世界 魔法道具の大図鑑
バッカラリオ他 著/ソーマ 絵/小谷真理 日本語版監修/山崎瑞花 訳
2020 西村書店
マラクルーナという人が集めてきた魔法の道具。
彼の家は二階建てで、地下室つき。ベッドルームやキッチン、バスルームといったどこの家にもありそうな部分に、書斎や温室まである。貯蔵庫、物置小屋や屋根裏部屋などなど、部屋には一つ一つ名前がついている。

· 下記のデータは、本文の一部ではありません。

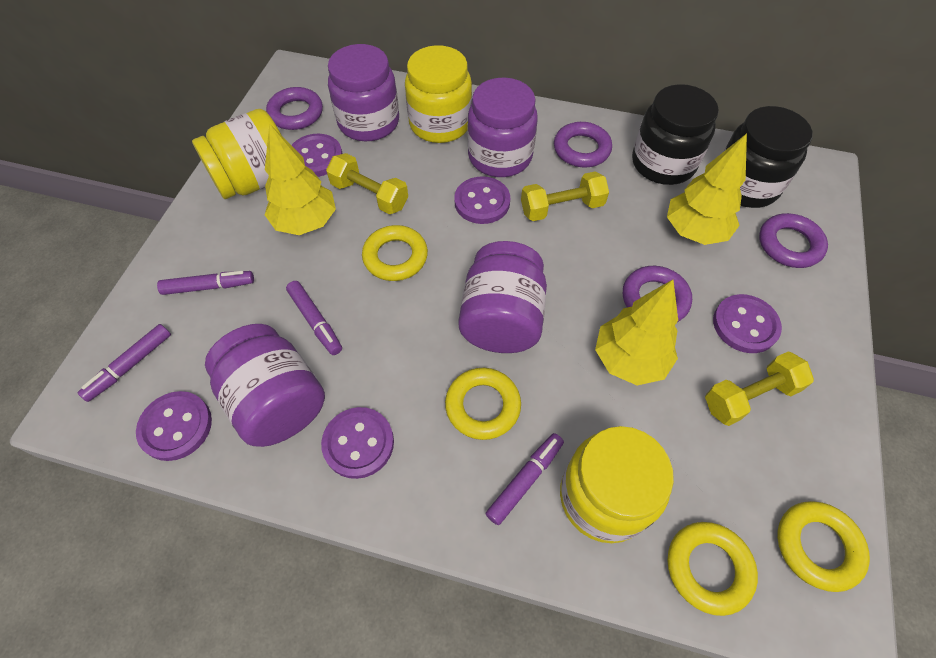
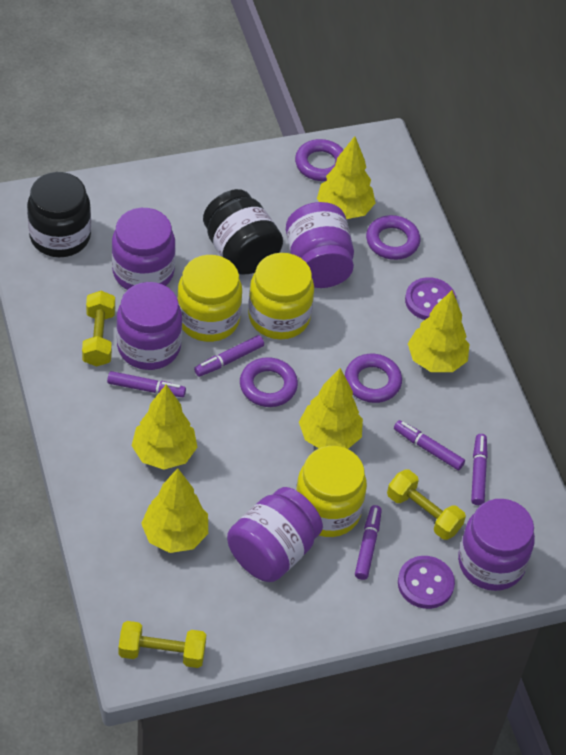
purple button: 5 -> 2
purple jar: 4 -> 5
purple marker: 4 -> 5
yellow ring: 4 -> 0
yellow tree: 3 -> 5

そんな、いかめしく、ちょっと古そうなお宅を、自由に探検させてもらえるような絵本になっている。
シックな色合いが大人っぽくて好みだ。
その上、衣服のデザインであるとか、細かな模様の壁紙だとか、細かいところまで、じっくりと何度だって見たくなる。
宝物庫があるのは、見逃せない。
けれど、家全体が宝物庫のようなものだ。
ページを開いた時から、ワクワクが止まらなくなる。
マラクルーナは、読者を最初に書斎に案内する。
床にも本が積み重なり、紙が散らばっているような書斎だ。
壁の一面に作り付けの書架がある。壁にはろうそくのブラケット、机の上にランプと羽ペン、砂時計。ふかふかクッションの肘掛け椅子に、なんだかよくわからないものもいっぱいある。

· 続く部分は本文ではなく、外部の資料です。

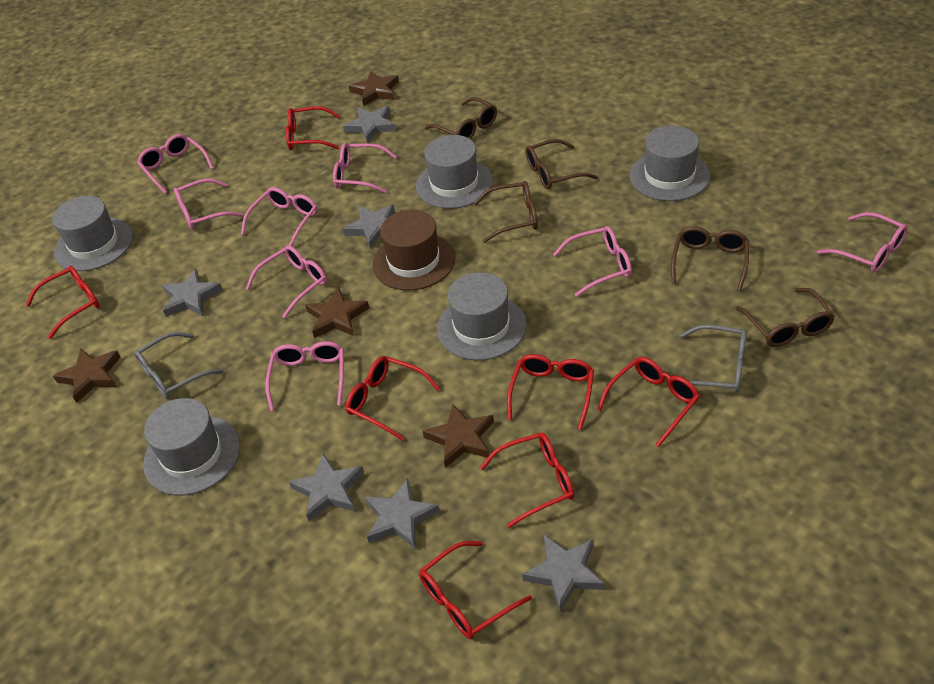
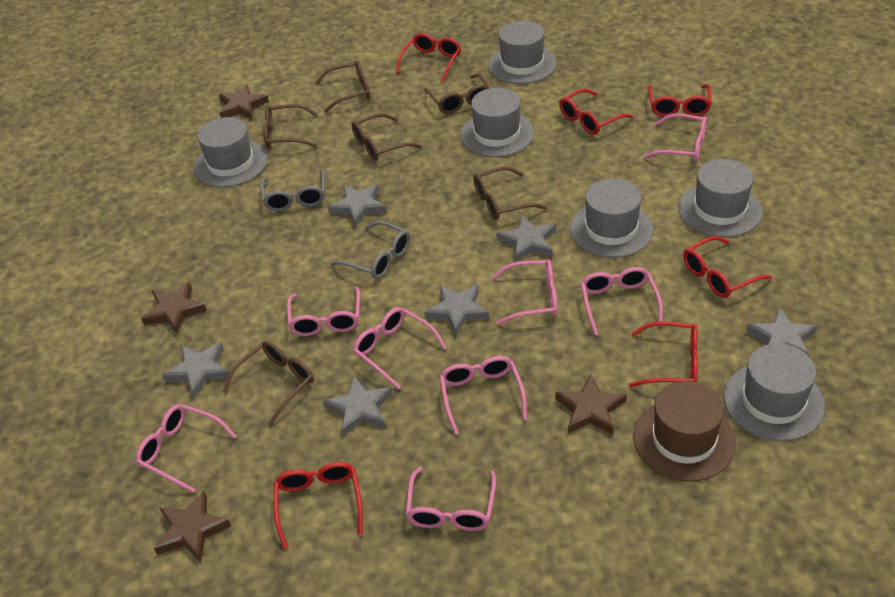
brown glasses: 5 -> 6
grey hat: 5 -> 6
red glasses: 7 -> 6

そのなんだかよくわからないもののなかに、いろんな魔法の道具があることを、ひとつひとつ教えてくれる作りになっている。
これが興奮せずにいられようか。
あれもこれもそれもあれもこれも!!
聞いたことある。知っている。知っている。と、ドヤッとしたくなる人もいるに違いない。
その中で知らないものがあると、ちょっと悔しくなって、調べたくなることだろう。
ファンタジーを読み始めたばかりの年若い人であるなら、この図鑑を片手に、それぞれの財宝を求めて、いくつもの本の渡り歩く冒険者となれる。
どんなアイテムが出てくるか、御自分の目で見て確かめていただきたい。
これは、ファンタジーが好きな人の頭のなかにある城だ。
あの物語、この神話、そのゲーム、あのマンガ、このアニメ。
古くて忘れられそうになっているものもあれば、最近になって知られたものも、分け隔てなく集められたコレクション。
いつかどこかで触れた魔法の道具、噂に聞いた不思議な道具が、ぎっしりに詰め込まれている。
きっと私のなかにも私の城があり、書斎があり、戸棚があり、倉庫があり、陳列室がある。
ファンタジー好きな人はそれぞれの城で、それぞれのコレクションを展開しているはずだ。
子どもの頃からのワクワクを取り戻してくれる素敵な本。
#NetGalleyJP さんで拝読。